Finalmente, se confirma que se trata de un plan regional que lleva años
de planificación, financiamiento e implementación, lo cual le permite replicar
exactamente el mismo discurso en todos los países de la región. Hay
particularidades locales, pero su lógica estructural es binaria: o el Pueblo o
las empresas. Por lo tanto, no puede ser afrontado sin herramientas igualmente
poderosas, profundas, capilares, planificadas y sostenidas por un amplio
proceso de conciencia y movilización popular. De su lado, hay muchos recursos y
resortes de poder. Del nuestro, la absoluta convicción moral de que luchamos
por los ideales, las ilusiones y los programas más justos para el conjunto de
nuestro pueblo. Esa energía –y no la suma aritmética de estos y aquellos
dirigentes- es la que debe convocar a la mayor unidad posible, interna y
latinoamericana, y la que nos permitirá general la masa crítica y el contagio
necesario para el triunfo definitivo,
para el desempate hegemónico, en la Argentina y en la región.
---------------
• TAREAS
#1 Según el texto sobre el plan regional, ¿cuál es la lógica estructural de dicho plan?
#2 Redacta la continuación del texto sobre el plan regional a partir de su última oración.
Las líneas que vienen a continuación proceden de una fuente distinta a la del texto.

• BLOQUE DE DATOS
---------------
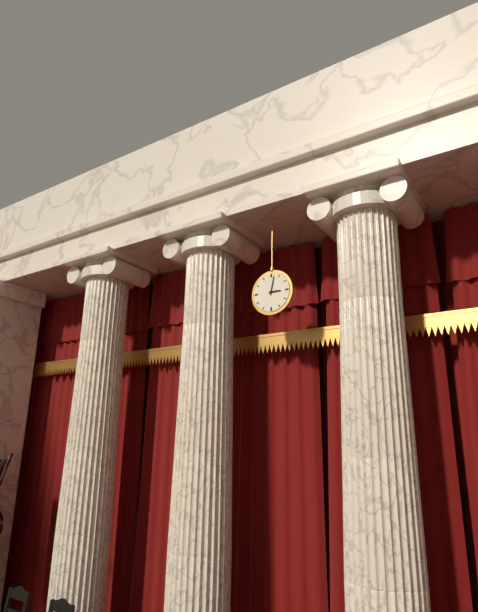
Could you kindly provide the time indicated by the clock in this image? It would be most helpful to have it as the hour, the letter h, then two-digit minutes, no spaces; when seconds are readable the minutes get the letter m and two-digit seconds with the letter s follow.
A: 3h02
---------------
• RESPUESTAS
#1 Es binaria: o el Pueblo o las empresas.

#2
Los movimientos populares no
viven perpetuamente engañados por las clases dominantes. Hubo y habrá siempre
opciones históricas, grietas intersticiales dispuestas a escapar a la
reproducción de la dominación. La historia es por definición incompleta,
abierta a la innovación, al quiebre. En otras palabras, a la emergencia de
procesos populares. Es precisamente de esa mezcla de dominación heredada y
acción decidida que irrumpen los debates cruciales de la historia, los debates
de cambio. Las nuevas instituciones nacen también de luchas pasadas, que
parecen por momentos olvidadas, pero que permanecen latentes en la memoria
colectiva.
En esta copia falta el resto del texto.